Love is not just a passion thing. Its really takes alot of efforts. Without commitments, love cannot last. it will be a vicious cycle to all your rs if you didnt even try hard enough.

I am sorry if I sound so blunt.
 
Seriously, wad is wrong for someone to stalk your whatapp ? Do you really know why he do that ?
I thinks he still cares for you. He love you but just that everytime you two meet up, both will quarrel. Have you also reflect on your attitude toward him?
Sound like he is a responsible guy but too prideful. And he also might not know what to do as well. Yes, he stalk you. So?
It is because he cant communicate with you. He cant reach you. You do not interact with him or at least try.
All you think about is how much you suffer. Do you think he is happier ? Honestly???

If a guy don't even cares about you, trust me.. he can do thing much worse and F up toward you. He doesnt even bother about you and your well being. Not to mention checking you up. He do not have to give in to you.

Love is not just a passion thing. Its really takes alot of efforts. Without commitments, love cannot last. it will be a vicious cycle to all your rs if you didnt even try hard enough.

I am sorry if I sound so blunt.

The stalking of whatsapp is only part of our problems. The major issue is our character clash. Neither of us is willing to give in.

The stalking part is invading my privacy in a way. I can't chat with my friends 'in peace', he will come interrogate me. No space to breath. Its creepy to have someone lurking there waiting to 'catch' you online. He can show concern in other ways, not creepy stalkings like this. It just shows me how insecure he is and the trust level he has for me. All these pushes me away further from him.
 
The stalking of whatsapp is only part of our problems. The major issue is our character clash. Neither of us is willing to give in.

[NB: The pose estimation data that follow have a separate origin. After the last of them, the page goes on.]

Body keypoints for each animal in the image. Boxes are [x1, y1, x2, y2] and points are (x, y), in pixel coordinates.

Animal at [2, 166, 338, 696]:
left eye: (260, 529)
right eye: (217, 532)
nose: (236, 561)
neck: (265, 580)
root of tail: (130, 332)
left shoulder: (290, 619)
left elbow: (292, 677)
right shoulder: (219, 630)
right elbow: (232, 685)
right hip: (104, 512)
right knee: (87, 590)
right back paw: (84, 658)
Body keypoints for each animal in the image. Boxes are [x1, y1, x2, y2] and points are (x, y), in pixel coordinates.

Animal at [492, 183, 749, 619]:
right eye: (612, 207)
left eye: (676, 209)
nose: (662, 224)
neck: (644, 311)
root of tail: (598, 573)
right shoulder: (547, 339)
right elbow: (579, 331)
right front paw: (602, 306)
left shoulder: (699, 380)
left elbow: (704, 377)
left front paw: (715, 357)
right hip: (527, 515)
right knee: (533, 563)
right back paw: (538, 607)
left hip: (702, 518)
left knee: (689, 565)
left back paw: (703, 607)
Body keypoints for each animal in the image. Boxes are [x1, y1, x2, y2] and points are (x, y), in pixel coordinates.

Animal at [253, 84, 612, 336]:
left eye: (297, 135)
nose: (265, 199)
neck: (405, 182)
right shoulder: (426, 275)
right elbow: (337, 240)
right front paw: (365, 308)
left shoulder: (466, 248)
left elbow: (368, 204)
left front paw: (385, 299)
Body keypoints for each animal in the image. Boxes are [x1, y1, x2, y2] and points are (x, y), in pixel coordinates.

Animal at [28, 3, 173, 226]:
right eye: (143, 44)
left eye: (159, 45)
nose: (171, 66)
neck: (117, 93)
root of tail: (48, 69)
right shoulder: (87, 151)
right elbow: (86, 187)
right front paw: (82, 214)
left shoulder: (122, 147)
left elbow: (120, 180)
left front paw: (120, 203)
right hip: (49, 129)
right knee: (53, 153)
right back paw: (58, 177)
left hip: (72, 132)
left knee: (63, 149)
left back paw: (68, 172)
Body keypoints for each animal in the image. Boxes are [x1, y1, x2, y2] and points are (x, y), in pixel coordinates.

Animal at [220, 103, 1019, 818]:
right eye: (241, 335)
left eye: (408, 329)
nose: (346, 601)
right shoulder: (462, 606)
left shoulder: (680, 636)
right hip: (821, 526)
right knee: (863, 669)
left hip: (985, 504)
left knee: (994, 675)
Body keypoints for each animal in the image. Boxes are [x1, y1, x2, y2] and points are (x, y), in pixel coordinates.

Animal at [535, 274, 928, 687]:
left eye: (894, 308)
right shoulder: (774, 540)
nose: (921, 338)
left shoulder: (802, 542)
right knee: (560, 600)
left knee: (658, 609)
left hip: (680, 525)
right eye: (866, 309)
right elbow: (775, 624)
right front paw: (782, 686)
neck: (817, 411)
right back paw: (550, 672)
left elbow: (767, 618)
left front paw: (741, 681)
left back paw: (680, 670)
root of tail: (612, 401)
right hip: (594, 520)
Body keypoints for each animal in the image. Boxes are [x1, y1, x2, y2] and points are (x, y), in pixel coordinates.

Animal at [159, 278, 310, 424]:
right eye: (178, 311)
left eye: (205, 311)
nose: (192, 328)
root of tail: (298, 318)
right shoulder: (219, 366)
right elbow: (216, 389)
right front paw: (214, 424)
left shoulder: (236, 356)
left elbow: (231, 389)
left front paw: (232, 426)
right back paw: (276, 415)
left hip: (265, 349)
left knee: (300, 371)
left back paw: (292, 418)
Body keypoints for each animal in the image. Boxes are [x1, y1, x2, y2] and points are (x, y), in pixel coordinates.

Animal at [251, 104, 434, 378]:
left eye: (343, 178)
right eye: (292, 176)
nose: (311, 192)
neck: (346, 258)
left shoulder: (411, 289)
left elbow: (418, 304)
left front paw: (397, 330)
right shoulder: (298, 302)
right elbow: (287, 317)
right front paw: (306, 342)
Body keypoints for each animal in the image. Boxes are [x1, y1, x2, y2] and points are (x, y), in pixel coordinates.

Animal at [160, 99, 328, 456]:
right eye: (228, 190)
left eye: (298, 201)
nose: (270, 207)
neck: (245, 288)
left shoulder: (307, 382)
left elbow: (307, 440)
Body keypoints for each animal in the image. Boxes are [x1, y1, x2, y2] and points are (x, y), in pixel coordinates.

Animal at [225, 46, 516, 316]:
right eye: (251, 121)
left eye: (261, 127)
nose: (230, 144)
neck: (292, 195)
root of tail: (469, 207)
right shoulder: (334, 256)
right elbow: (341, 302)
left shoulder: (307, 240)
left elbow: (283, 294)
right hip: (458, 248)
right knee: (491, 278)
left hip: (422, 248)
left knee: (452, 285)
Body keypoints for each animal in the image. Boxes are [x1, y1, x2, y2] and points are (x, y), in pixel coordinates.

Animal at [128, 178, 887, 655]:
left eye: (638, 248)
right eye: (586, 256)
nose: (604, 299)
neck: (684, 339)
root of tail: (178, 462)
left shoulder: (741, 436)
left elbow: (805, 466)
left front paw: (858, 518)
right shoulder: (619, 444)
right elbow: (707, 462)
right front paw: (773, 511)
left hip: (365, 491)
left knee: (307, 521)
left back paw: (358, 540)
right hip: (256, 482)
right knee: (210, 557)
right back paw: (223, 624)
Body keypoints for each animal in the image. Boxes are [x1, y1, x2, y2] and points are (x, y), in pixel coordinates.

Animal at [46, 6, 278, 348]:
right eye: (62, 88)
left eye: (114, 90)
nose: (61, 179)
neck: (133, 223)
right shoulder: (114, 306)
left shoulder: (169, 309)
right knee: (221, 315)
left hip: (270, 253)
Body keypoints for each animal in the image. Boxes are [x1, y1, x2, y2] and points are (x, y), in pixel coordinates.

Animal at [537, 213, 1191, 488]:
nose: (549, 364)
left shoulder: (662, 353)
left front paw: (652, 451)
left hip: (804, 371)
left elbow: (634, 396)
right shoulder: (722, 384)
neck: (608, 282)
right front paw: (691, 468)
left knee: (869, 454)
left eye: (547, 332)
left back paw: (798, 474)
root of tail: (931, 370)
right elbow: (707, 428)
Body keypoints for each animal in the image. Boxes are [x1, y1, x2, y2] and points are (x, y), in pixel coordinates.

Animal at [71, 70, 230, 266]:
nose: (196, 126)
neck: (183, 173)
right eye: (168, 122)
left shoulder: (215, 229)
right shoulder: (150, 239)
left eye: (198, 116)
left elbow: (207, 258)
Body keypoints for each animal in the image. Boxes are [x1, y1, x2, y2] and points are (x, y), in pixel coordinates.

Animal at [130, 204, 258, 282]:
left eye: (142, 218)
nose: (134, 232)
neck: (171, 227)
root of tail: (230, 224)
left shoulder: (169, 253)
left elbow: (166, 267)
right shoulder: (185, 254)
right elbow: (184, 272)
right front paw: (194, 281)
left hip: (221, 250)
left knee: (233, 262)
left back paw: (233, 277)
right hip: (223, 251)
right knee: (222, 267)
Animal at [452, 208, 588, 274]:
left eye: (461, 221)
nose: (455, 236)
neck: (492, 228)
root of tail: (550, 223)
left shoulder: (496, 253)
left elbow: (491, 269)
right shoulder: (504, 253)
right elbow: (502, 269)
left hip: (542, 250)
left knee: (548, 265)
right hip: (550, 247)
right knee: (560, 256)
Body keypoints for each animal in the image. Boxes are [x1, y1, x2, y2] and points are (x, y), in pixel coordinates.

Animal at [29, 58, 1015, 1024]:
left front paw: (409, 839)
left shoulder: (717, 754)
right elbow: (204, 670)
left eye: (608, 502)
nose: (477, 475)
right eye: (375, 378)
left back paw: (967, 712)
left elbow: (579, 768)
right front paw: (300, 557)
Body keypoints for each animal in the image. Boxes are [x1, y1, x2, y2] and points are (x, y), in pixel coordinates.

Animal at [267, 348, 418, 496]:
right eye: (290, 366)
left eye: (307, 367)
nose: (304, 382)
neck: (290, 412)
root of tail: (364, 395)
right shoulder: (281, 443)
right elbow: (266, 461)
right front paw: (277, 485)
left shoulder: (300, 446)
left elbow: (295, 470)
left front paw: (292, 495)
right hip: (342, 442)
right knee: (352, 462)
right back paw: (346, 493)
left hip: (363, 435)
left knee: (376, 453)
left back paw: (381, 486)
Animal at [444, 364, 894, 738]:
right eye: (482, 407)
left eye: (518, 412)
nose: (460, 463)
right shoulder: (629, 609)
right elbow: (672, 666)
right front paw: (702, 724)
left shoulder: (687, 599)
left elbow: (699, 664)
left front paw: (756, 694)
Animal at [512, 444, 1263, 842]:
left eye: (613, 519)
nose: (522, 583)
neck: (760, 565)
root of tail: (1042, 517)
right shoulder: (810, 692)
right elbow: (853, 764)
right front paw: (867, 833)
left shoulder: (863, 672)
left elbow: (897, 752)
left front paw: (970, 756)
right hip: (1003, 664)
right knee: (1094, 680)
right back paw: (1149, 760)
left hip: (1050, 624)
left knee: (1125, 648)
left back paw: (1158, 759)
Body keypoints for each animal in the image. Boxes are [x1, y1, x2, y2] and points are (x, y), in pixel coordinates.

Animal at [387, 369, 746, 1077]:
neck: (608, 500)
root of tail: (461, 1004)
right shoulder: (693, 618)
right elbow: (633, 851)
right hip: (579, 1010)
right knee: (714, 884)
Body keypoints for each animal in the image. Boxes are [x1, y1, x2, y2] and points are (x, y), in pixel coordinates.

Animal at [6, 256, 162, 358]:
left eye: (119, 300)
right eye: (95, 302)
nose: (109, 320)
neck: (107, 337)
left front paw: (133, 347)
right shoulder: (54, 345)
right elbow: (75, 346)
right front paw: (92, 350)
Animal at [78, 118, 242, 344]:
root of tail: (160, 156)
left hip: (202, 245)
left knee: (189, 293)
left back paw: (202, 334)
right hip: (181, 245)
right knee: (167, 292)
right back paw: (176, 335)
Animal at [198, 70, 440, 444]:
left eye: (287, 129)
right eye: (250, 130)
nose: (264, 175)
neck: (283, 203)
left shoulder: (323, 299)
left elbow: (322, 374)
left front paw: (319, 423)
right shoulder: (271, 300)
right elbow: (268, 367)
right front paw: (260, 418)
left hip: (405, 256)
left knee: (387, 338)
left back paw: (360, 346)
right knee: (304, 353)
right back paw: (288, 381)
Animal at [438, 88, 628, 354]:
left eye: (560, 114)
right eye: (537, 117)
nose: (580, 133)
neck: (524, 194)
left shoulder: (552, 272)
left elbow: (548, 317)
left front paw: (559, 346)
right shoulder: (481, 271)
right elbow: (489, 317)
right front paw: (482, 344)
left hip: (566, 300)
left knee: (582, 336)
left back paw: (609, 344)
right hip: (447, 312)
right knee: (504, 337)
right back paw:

The stalking part is invading my privacy in a way. I can't chat with my friends 'in peace', he will come interrogate me. No space to breath. Its creepy to have someone lurking there waiting to 'catch' you online. He can show concern in other ways, not creepy stalkings like this. It just shows me how insecure he is and the trust level he has for me. All these pushes me away further from him.


Precisely, he is insecure.
You see, you have the issue here. What can you do to resolve this? Have you wonder why he is insecure, what makes him insecure? Instead of negative feelings that he is over possessive, pushing you away.. On the positive side, he still cares and feeling insecure.
Do you even feel interrogated that your partner ask you who and where you been ?
But why do you feel that way, in the 1st place if you take the initiatives to communicate, inform him. Do you think he will ask and stalk you ? Perhaps you feel is not necessary, so he asked you because he is curious. Is he creepy?
If your hubby always go out late, just inform you that he has a business dinner. U ask him why is he always so late and with who. So are you creepy ? lol

Try to look from diff perspectives. All i see from your message is "he" perhaps if you talk to him. I think you use "you" most time. Maybe talk to him, use "we" instead. We can work something out and we can try to communicate.. its sound better.
 
Just my 5cents worth, think yr hubby hv OCD .. Obsessive Compulsive Disorder ... Obsessive cos afraid u hv affair n high insecurity ... either u live with it or get him to attend a psychologist.